Его, казалось, удивил и даже встревожил мой вопрос, но он машинально ответил – всех эльфийских детей из приличных семей учили, что на заданный вопрос следует давать ответ.
– Она слишком кричаще, неуместно одевалась. Вульгарная барышня.
Я вспомнил о кладовке с крадеными платьями.
Мер Дравенедж задумался и удивил меня, добавив:
– Она была мстительной. Трудно представить себе худшую черту характера. Если она злилась на кого-то, то не успокаивалась до тех пор, пока не находила способ навредить врагу. В тот раз певица пыталась уговорить маркиза уволить кого-то из труппы.
– Когда это было?
– Два года назад, может, чуть больше.
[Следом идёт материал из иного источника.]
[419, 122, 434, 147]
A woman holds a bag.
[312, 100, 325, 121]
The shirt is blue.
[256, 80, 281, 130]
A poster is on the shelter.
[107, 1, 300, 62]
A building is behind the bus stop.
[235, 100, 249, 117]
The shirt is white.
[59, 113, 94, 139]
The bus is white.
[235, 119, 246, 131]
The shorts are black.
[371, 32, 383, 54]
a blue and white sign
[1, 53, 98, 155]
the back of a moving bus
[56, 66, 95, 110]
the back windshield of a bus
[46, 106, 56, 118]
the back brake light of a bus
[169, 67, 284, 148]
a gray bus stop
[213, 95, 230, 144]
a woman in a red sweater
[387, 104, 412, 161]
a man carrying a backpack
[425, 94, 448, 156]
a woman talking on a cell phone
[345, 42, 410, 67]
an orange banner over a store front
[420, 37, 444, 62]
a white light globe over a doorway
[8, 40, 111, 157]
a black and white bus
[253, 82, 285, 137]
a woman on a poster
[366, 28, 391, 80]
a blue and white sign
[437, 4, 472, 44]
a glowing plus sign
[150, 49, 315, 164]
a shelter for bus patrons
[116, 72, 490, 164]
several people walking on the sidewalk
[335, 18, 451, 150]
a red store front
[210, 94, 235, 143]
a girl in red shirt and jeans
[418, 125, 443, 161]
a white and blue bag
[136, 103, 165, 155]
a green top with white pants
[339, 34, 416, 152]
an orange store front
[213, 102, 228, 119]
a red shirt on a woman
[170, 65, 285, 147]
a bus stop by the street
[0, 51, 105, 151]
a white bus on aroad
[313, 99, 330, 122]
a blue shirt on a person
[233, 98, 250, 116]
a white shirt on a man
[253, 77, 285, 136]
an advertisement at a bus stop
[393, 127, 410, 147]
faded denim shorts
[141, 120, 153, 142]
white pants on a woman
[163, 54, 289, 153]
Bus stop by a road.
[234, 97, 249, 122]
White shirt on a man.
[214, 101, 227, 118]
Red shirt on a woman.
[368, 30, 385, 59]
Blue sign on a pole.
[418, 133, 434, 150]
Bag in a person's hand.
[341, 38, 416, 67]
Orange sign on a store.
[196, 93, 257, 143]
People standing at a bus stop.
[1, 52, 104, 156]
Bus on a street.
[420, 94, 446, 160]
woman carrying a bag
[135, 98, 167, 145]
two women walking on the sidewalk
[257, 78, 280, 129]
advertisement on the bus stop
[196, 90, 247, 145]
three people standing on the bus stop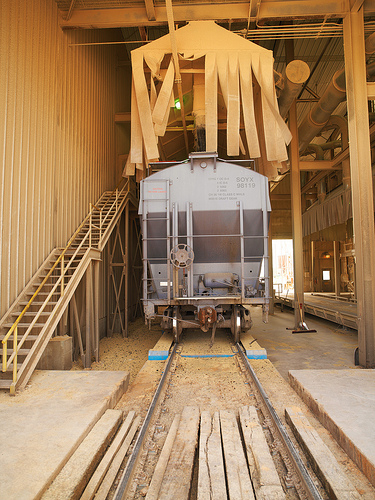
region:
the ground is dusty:
[27, 342, 120, 465]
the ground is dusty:
[8, 334, 160, 496]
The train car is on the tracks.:
[117, 150, 284, 355]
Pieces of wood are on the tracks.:
[64, 390, 336, 498]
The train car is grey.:
[126, 146, 288, 350]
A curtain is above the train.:
[109, 17, 300, 197]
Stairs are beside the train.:
[0, 174, 138, 399]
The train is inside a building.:
[0, 4, 374, 497]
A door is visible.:
[261, 225, 304, 319]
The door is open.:
[263, 232, 303, 317]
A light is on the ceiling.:
[163, 82, 197, 117]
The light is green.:
[160, 84, 193, 120]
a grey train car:
[133, 151, 274, 348]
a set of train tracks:
[99, 317, 343, 498]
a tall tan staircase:
[0, 173, 145, 396]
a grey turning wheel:
[167, 238, 195, 272]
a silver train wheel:
[227, 307, 242, 343]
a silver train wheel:
[170, 306, 180, 342]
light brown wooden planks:
[149, 403, 284, 497]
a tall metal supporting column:
[283, 98, 310, 336]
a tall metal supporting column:
[345, 12, 371, 369]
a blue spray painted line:
[144, 346, 266, 363]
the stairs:
[8, 150, 123, 393]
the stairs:
[11, 126, 165, 314]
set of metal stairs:
[0, 263, 74, 381]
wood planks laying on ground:
[174, 401, 284, 486]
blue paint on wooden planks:
[148, 345, 274, 366]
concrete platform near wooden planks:
[54, 388, 67, 426]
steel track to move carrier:
[212, 351, 281, 416]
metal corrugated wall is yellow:
[17, 50, 98, 149]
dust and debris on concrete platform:
[35, 369, 79, 422]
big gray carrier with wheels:
[139, 159, 263, 309]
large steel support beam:
[286, 107, 307, 350]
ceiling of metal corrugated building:
[295, 29, 349, 142]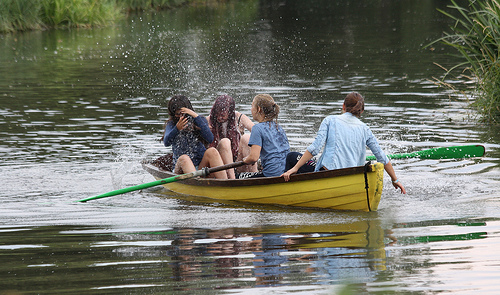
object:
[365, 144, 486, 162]
oar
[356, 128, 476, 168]
oar water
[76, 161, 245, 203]
oar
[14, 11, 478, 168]
water spray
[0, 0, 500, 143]
grass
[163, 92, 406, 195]
four people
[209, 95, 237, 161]
hair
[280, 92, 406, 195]
friend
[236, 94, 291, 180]
friend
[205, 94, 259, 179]
friend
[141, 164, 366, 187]
rail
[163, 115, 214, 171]
blue top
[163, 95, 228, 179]
female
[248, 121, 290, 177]
gray shirt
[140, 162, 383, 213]
base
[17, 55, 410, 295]
water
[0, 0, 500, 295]
air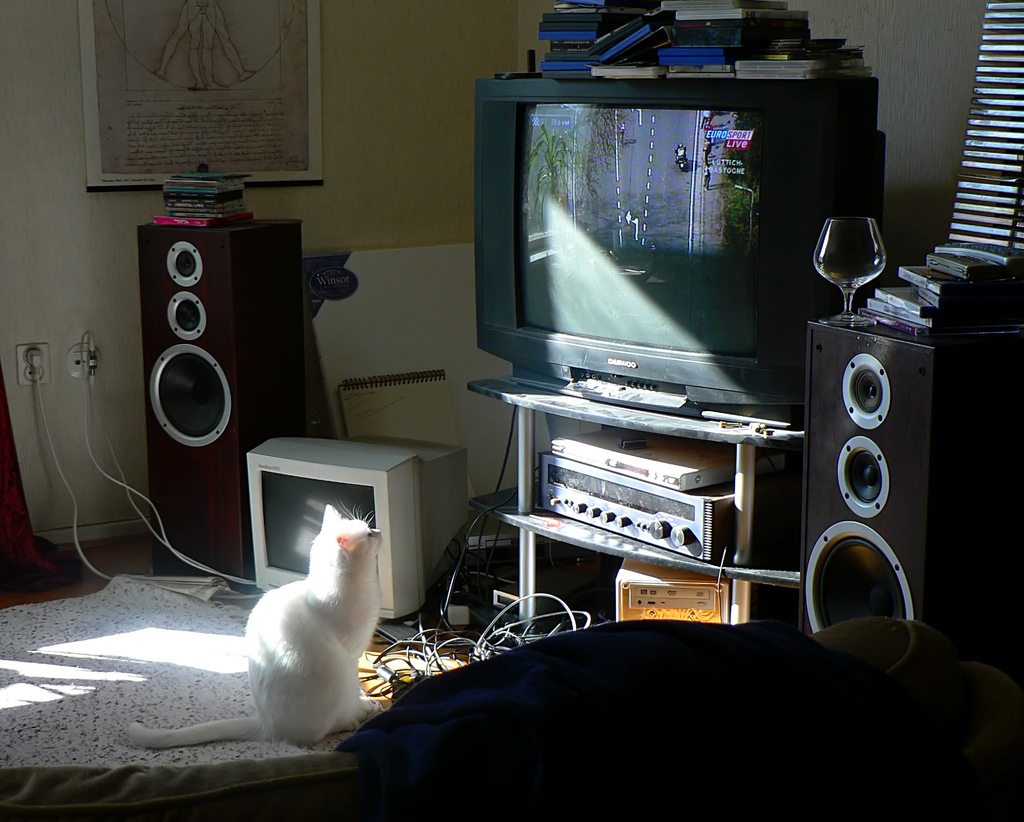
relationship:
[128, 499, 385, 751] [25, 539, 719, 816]
cat sitting on floor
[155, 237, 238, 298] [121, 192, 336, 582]
part of speaker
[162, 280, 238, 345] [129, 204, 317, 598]
part of speaker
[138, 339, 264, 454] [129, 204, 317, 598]
part of speaker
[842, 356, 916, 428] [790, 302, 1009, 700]
part of speaker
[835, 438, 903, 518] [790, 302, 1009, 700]
part of speaker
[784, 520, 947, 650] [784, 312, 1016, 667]
part of speaker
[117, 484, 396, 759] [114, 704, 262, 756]
cat has tail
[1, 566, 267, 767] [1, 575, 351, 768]
spots on rug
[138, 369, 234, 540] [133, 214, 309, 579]
large brown rectangular stereo speaker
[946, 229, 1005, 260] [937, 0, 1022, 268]
cd on rack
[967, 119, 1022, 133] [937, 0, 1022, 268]
cd on rack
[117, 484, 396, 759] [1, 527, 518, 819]
cat on floor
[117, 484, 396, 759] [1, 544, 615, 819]
cat on floor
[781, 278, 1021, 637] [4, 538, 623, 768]
speaker on floor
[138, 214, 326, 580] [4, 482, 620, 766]
speaker on floor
Маркиз велел ей уходить и сказал, что она может считать себя счастливицей, потому что он не уволил ее.
Я, конечно, понимал, что мои шансы на встречу с хозяином поместья близки к нулю, но я должен был попытаться.
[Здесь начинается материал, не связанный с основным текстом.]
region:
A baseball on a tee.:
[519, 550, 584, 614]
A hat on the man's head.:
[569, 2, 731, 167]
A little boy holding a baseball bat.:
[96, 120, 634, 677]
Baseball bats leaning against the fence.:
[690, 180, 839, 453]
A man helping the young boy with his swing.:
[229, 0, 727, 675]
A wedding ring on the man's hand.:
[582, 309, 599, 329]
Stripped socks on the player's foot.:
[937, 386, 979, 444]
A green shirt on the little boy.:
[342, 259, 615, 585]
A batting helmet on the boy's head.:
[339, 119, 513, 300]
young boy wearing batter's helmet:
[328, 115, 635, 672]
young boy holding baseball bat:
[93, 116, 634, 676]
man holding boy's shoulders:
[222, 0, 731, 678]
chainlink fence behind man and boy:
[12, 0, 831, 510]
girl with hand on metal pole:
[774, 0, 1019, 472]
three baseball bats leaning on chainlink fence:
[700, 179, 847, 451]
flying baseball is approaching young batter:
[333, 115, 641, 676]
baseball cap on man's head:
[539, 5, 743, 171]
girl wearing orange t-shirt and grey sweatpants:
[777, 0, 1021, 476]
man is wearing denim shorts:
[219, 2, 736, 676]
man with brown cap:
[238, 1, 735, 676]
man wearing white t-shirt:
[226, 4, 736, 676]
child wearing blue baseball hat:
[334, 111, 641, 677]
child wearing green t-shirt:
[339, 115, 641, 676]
– Можем ли мы увидеться с маркизом? Это займет всего минуту его времени.
На лице мера Дравенеджа отразился ужас.
– Маркиз Парджадель чрезвычайно занят.
Это могло быть правдой, а могло и не быть. Но я понял, что дальше секретаря мне не пробиться. Поблагодарив его за помощь, я ушел.
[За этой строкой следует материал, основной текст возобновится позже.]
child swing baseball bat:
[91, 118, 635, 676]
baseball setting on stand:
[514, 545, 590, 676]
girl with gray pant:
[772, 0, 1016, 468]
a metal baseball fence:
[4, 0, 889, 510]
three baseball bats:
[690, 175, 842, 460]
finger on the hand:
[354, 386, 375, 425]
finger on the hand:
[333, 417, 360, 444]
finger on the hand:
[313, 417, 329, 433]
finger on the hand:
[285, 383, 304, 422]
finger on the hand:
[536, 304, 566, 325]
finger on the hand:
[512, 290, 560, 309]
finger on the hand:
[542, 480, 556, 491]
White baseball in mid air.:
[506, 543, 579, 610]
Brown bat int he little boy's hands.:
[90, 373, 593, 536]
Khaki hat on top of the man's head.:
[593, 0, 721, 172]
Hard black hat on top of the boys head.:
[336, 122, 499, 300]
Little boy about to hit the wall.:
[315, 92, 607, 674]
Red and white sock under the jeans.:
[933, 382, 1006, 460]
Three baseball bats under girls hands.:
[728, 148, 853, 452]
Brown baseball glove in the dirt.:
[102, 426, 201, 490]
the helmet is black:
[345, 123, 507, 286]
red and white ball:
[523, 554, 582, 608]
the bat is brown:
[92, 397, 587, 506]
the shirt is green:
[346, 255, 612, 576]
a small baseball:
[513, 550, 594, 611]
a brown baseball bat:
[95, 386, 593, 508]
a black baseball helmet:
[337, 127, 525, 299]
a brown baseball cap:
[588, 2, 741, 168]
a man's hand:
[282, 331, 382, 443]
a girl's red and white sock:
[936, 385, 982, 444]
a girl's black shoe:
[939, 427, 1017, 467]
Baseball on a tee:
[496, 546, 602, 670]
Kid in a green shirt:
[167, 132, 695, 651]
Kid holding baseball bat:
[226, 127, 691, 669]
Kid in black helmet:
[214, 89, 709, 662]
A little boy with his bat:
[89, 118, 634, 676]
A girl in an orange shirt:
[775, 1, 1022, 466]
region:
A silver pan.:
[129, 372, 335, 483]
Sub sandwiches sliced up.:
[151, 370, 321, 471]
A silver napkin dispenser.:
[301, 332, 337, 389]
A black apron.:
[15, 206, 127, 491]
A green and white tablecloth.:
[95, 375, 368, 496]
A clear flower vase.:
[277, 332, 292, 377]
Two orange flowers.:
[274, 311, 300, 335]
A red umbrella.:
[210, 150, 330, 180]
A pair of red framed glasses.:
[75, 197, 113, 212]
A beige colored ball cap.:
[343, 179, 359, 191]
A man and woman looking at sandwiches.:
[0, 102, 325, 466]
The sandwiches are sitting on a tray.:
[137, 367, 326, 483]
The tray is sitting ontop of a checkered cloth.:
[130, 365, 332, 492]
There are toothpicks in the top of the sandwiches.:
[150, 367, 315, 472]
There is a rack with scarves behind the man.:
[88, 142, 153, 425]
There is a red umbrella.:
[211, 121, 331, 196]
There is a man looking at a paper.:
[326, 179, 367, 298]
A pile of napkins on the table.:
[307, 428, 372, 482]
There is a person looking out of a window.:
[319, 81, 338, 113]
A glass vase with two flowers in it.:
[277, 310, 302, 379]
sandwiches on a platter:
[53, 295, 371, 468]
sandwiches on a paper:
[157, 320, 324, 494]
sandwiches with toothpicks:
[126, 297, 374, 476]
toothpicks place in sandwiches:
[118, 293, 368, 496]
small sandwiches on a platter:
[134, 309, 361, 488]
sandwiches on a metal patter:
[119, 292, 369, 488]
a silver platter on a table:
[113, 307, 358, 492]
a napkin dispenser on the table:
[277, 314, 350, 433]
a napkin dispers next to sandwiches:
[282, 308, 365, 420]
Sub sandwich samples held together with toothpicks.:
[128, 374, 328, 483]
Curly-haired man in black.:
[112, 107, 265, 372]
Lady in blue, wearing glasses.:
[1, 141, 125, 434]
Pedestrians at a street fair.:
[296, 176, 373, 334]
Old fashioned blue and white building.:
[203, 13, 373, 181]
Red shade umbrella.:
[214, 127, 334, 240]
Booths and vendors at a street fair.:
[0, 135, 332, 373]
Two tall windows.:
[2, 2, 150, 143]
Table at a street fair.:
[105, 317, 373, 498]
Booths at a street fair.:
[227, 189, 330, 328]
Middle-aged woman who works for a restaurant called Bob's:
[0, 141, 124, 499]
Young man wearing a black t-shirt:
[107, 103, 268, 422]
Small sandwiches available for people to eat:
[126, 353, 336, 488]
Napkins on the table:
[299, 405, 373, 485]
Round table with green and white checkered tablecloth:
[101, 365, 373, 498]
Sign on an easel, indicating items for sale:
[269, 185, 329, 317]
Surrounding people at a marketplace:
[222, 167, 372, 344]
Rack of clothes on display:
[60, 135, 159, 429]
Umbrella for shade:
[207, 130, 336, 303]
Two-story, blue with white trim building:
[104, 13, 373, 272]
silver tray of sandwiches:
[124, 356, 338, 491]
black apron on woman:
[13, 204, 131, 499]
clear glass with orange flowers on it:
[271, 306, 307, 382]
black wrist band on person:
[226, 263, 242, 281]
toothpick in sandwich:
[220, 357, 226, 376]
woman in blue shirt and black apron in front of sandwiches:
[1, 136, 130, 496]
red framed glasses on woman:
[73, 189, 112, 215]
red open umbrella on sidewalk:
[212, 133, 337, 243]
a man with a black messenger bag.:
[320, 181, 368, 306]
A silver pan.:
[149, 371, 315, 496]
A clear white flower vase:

На обратном пути в конюшню я попытался обобщить имевшиеся у меня сведения.
Десятого числа из канала на участке Ревет’вералтамар из воды был выловлен труп женщины. Мы с лейтенантом Аджанхарадом установили причину смерти и пришли к выводу, что неизвестная была убита. Я выяснил, что ее столкнули с пристани позади бара «Пес лодочника», и отыскал заведения, в которых женщина побывала в ночь гибели. В одном из баров мне сообщили, что это Арвене’ан Шелсин, меццо-сопрано из Алой Оперы. В Опере я получил большое количество информации; в частности, выяснил, что незадолго до смерти мин Шелсин поссорилась с композитором по поводу новой оперы и попросила покровителя театра о встрече. Но не дожила до дня, на который была назначена аудиенция.
Но где же искать причину убийства, размышлял я. В районе Джеймела, где ее настигла смерть? Или в Опере, где она практически жила, где требовала к себе внимания (тщеславная и самоуверенная девушка, по выражению мин Надин)? Я решил выяснить у Пел-Тенхиора размер ее жалованья; кроме того, мне было интересно, знал ли кто-то о стоимости подарков и побрякушек, которые она получала от своих покровителей. Знала ли она сама?
Арвене’ан Шелсин была скандалисткой и воровкой, но тратила деньги так быстро, что вместо драгоценностей в ее комоде хранилась стопка квитанций из ломбарда. Ее взбесила новая опера Пел-Тенхиора; она настолько разозлилась, что решила жаловаться маркизу Парджаделю, хотя по опыту знала, что это бесполезно. Может быть, она просто не умела учиться на своих ошибках? Или у нее имелась какая-то веская причина считать, что на этот раз спонсор театра ее выслушает? Но что именно он должен был выслушать? Парджадель уже знал о новой опере. Неужели у нее появилась какая-то информация о Пел-Тенхиоре или коллегах из труппы, которую она надеялась использовать в качестве рычага давления?
Я обдумывал эту идею, пока моя лошадь трусила мимо длинных каменных стен, которыми аристократы Амало ограждали свои имения. Вскоре поместья кончились, и мы очутились среди полей. Время от времени попадались загородные дома. Поля сменились рядами небольших аккуратных домиков, раскрашенных в яркие цвета. Еще немного – и мы въехали в город, где нас ждали муниципальная конюшня и трамвайная остановка. Но озарение так и не посетило меня.
На следующий день в зрительном зале Алой Оперы было гораздо больше народу. На сцене была не одна певица, но множество артистов, которые входили и выходили, обрывали пение, чтобы поспорить с Пел-Тенхиором, стояли у рампы и слушали. Рядом с композитором сидел молодой эльф с измученным лицом и что-то писал в огромной книге. Я заметил нотные линейки.
Пел-Тенхиор улыбнулся, увидев меня, но продолжал спорить с мужчиной-эльфом могучего сложения с низким голосом, напоминавшим далекие раскаты грома. Поскольку я не понимал, о чем шла речь, то принялся наблюдать за другими певцами. На сцене стояли мужчина и женщина, оба эльфы; женщину я узнал, это была То’ино, которой отдали партии мин Шелсин.